Material provided:
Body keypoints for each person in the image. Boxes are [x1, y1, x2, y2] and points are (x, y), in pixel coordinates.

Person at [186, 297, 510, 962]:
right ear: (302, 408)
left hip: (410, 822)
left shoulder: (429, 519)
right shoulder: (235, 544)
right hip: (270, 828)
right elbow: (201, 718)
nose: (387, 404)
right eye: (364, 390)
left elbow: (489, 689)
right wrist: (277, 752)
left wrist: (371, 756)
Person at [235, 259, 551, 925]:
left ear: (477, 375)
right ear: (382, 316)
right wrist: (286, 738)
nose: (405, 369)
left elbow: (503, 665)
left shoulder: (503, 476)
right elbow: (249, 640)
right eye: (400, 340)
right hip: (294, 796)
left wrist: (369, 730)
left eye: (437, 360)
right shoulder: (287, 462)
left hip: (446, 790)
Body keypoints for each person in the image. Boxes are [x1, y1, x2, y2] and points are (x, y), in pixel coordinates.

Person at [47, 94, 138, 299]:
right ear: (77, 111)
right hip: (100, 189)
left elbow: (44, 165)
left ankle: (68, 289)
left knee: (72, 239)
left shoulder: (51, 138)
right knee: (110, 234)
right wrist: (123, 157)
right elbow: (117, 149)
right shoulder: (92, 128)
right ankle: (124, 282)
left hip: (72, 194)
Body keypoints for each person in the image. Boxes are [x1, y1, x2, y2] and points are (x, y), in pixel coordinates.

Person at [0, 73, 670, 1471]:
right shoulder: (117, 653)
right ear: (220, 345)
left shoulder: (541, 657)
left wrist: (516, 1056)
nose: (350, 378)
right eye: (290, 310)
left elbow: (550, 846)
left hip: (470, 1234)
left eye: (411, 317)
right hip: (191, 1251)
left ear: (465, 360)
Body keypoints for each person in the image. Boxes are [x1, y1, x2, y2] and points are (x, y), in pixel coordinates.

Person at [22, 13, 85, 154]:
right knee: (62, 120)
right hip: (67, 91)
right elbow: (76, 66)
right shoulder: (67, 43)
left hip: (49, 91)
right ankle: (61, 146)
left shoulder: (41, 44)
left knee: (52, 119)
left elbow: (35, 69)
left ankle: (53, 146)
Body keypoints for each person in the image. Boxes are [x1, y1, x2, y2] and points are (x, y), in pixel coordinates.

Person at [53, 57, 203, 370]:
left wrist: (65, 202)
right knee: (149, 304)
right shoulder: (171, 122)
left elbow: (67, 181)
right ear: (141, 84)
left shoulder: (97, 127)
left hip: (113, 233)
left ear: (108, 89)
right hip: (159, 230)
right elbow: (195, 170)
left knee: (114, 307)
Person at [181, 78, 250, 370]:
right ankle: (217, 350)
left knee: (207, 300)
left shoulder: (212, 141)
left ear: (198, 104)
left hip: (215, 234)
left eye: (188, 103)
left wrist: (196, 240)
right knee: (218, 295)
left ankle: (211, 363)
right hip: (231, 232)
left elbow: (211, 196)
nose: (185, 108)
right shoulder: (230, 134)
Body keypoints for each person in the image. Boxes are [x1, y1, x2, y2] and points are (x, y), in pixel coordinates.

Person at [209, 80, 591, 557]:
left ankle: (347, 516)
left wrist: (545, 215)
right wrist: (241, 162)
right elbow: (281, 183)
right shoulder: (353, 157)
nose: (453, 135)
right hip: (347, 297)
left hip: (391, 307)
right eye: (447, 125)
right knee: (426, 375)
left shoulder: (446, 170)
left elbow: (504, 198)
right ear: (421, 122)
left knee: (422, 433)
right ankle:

What is needed:
Above are the records; print exactly the lines from the line with "left elbow: (489, 689)" to the line with "left eye: (437, 360)", including both, and nothing else.

Written reply:
left elbow: (489, 689)
right wrist: (277, 752)
left wrist: (371, 756)
Person at [235, 259, 551, 925]:
left ear: (477, 375)
right ear: (382, 316)
right wrist: (286, 738)
nose: (405, 369)
left elbow: (503, 665)
left shoulder: (503, 476)
right elbow: (249, 640)
right eye: (400, 340)
right hip: (294, 796)
left wrist: (369, 730)
left eye: (437, 360)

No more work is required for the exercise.